Ce que Dieu a fait pour nous, les hommes et pour notre salut - descendre vers notre misère, s'anéantir, mourir sur une Croix - est quelque chose d'incompréhensible pour l'homme à la pensée fragile l'homme light, qui croit qu'il vaut si peu, que rien n'a d'importance, ni nous-mêmes, ni donc nos actes. Ceci est la caractéristique de l'homme post-moderne, elle engendre un mode de penser et de sentir devant lequel les jeunes qui veulent suivre le Christ doivent être attentifs.

Dans la modernité, l'homme se considérait si important qu'il avait l'impression que Dieu le gênait, lui volait sa liberté, qu'Il était l'ennemi de ses désirs de grandeur.

Aujourd'hui, l'homme se considère si peu éminent qu'il n'ose justifier les grands "efforts" que Dieu fait envers lui pour le sauver.

Quelque peu semblable fut le monde romain décadent auquel parvint, par la voix des apôtres, le message du Dieu fait homme, mort sur une Croix et ressuscité.

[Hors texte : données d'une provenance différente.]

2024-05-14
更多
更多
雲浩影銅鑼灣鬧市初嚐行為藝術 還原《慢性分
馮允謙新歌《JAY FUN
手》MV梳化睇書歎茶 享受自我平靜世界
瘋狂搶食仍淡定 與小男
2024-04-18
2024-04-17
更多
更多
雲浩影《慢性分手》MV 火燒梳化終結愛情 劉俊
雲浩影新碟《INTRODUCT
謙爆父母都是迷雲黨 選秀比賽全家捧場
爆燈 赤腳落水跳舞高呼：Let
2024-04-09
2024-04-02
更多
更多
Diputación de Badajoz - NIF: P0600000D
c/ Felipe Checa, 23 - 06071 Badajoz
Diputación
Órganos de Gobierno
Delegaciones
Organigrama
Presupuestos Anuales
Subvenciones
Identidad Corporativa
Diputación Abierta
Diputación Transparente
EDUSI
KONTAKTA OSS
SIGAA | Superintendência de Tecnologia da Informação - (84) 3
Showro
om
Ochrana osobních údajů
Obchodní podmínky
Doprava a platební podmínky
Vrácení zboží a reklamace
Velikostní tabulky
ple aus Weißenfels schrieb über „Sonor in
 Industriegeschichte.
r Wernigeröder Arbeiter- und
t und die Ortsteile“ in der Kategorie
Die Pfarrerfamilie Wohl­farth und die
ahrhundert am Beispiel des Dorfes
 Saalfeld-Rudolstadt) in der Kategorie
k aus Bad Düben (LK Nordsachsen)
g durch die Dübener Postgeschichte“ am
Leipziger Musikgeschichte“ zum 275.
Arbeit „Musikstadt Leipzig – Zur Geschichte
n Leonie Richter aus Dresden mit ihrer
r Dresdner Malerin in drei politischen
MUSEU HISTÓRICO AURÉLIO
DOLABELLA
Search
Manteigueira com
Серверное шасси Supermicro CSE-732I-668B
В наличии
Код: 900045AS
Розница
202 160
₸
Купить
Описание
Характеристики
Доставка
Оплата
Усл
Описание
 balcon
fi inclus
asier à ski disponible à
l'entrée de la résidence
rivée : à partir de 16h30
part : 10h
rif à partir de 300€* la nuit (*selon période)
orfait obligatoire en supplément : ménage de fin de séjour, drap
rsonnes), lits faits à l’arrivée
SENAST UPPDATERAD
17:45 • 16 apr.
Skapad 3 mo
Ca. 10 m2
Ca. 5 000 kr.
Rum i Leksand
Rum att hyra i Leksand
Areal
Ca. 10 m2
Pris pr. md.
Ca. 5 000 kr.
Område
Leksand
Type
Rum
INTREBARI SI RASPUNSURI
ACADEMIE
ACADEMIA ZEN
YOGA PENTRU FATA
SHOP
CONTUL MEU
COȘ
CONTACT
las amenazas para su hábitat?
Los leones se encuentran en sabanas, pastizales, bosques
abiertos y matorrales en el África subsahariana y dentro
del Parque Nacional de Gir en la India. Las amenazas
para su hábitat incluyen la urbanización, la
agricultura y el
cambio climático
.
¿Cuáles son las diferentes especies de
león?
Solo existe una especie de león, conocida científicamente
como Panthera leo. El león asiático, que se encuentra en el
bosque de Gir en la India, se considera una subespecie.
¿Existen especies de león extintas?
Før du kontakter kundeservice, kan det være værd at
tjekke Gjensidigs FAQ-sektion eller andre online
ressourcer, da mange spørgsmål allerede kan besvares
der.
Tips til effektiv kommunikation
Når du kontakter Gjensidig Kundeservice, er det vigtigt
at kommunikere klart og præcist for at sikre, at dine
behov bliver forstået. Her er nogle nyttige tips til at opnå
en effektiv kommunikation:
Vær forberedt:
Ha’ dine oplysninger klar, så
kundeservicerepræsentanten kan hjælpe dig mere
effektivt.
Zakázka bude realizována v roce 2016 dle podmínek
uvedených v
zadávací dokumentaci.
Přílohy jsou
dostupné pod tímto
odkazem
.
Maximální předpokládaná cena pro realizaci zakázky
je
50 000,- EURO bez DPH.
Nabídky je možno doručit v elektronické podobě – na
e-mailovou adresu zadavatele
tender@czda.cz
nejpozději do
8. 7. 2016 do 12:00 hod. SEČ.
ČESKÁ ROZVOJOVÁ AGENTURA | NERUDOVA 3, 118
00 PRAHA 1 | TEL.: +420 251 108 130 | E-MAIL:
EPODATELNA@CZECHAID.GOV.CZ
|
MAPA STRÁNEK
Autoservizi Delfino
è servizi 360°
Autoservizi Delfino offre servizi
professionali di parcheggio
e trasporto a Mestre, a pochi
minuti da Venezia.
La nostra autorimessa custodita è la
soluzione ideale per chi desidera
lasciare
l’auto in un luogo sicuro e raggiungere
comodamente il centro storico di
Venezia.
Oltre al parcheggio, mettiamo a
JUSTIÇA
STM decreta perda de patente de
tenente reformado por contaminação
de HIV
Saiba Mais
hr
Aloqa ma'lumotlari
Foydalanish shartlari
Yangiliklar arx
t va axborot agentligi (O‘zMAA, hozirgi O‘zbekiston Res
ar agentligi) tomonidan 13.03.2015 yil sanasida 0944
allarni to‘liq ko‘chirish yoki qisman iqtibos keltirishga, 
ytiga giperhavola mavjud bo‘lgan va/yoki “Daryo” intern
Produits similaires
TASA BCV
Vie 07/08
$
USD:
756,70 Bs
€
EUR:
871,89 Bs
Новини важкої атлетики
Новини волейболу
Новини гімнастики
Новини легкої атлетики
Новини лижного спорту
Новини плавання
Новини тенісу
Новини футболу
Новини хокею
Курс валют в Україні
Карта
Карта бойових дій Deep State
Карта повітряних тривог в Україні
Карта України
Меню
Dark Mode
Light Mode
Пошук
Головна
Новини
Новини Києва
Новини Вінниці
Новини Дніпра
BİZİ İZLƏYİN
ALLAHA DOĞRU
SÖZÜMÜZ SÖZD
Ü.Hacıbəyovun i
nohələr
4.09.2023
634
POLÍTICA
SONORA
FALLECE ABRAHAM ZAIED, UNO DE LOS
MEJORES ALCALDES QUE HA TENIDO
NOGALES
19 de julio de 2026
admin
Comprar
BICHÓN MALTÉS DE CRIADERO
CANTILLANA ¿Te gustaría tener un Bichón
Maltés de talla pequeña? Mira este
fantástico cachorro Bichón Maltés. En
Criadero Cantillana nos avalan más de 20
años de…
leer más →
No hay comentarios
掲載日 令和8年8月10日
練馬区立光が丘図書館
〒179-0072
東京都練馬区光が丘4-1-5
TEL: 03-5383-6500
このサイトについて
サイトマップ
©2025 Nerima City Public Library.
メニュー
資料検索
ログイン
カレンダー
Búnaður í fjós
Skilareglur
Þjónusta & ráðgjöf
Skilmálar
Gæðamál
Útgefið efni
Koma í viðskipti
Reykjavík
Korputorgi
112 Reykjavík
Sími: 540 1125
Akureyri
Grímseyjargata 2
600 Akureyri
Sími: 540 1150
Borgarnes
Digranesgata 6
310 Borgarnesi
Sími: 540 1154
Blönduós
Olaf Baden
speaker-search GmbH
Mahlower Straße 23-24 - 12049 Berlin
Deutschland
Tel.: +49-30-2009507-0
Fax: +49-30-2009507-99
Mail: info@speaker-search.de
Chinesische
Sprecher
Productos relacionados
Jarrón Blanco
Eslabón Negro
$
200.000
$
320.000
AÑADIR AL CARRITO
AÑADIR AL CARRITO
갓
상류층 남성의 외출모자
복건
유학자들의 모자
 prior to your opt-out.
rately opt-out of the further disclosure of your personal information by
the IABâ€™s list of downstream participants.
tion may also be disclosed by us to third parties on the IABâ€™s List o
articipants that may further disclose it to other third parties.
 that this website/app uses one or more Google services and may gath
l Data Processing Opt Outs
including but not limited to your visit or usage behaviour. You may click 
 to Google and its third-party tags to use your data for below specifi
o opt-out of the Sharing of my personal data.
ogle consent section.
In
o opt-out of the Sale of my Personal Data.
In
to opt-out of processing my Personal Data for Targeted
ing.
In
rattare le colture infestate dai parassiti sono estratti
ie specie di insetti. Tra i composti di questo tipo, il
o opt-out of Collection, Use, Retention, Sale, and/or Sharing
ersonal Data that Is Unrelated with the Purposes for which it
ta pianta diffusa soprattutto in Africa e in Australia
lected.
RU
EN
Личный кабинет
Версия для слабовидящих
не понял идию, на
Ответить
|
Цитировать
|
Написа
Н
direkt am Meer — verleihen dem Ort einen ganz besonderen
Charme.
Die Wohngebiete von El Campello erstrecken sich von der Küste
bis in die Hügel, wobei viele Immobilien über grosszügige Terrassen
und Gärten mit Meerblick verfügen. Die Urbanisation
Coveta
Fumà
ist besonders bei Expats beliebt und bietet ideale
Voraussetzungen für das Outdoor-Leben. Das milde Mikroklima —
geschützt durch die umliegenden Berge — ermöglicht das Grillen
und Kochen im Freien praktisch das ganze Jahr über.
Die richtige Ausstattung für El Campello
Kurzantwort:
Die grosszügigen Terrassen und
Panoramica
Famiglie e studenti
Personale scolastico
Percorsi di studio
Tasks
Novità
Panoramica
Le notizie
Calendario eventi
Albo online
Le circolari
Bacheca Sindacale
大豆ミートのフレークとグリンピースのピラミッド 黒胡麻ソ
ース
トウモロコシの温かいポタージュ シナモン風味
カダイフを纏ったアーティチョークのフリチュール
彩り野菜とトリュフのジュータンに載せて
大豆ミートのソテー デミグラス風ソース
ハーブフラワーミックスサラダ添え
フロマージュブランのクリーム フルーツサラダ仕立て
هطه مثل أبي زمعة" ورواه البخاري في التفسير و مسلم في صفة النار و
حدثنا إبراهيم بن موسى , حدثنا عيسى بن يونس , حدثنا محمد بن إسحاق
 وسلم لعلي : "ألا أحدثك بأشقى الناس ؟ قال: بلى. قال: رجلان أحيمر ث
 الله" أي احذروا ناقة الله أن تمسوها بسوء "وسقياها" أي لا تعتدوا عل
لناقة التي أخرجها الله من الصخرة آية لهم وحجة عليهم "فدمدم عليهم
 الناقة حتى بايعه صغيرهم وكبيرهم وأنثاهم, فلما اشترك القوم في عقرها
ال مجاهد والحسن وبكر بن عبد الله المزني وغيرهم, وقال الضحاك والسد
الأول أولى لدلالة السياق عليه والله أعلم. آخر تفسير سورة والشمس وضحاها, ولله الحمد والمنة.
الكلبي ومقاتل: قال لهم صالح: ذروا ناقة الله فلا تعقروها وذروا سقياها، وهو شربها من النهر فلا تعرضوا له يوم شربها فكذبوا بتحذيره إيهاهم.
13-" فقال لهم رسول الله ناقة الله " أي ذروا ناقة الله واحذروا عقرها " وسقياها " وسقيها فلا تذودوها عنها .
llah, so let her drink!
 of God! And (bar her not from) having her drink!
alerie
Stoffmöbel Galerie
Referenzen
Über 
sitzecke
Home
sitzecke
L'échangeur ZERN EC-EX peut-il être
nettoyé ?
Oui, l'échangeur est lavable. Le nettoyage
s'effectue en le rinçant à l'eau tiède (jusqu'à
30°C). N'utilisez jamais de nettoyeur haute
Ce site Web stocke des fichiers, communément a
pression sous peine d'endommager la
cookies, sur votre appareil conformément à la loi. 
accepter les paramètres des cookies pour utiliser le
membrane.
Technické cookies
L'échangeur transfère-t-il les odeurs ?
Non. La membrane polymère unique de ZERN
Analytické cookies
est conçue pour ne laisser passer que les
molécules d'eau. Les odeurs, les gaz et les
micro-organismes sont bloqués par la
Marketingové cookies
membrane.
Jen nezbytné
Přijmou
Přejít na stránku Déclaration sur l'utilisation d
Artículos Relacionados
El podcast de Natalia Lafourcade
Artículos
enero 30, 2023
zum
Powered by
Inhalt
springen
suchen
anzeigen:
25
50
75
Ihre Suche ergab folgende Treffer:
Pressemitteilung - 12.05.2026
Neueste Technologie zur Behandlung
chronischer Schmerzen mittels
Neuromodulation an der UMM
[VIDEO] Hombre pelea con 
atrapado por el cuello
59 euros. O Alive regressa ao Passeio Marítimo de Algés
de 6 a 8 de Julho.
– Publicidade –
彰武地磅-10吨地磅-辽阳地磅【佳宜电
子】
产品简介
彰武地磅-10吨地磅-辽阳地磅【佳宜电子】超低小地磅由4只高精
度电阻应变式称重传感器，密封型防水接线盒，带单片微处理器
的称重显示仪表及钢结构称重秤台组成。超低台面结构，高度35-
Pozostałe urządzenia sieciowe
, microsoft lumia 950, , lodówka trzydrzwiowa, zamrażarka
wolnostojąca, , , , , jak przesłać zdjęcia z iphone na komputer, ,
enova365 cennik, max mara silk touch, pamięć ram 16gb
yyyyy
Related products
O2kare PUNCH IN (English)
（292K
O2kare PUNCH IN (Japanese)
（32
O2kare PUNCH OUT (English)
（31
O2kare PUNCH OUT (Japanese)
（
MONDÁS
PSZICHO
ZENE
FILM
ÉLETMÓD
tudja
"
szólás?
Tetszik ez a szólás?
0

Les résistances que l'homme oppose au salut offert par Dieu importent peu, car l'amour du Christ qui le conduisit à se livrer pour nous, peut vaincre en tout homme la froideur, la dureté de coeur et le péché.

Si Jésus nous appelle à annoncer son amour et sa miséricorde à nos frères, c'est afin qu'ils participent au même bonheur que nous, "nous qui avons vu l'amour et y avons cru".

Une fois en contact avec le Christ, qui guérit et pardonne, tous peuvent sortir des ténèbres, accéder à la lumière, abandonner le péché et commencer une vie nouvelle, parce que le Christ "a porté lui-même nos fautes dans son corps afin que, morts à nos fautes, nous vivions pour la justice, lui dont la meurtrissure vous a guéris. Car vous étiez égarés comme des brebis mais à présent, vous êtes retournés vers le pasteur et le gardien de vos âmes" (1 P 24, 25). Ceci, qui vaut pour nous, vaut ausi pour tous les hommes et toutes les femmes du monde qui acceptent le don du salut en Christ, car le don que Jésus fait de lui-même "pour nous" a la valeur de son amour sans limite.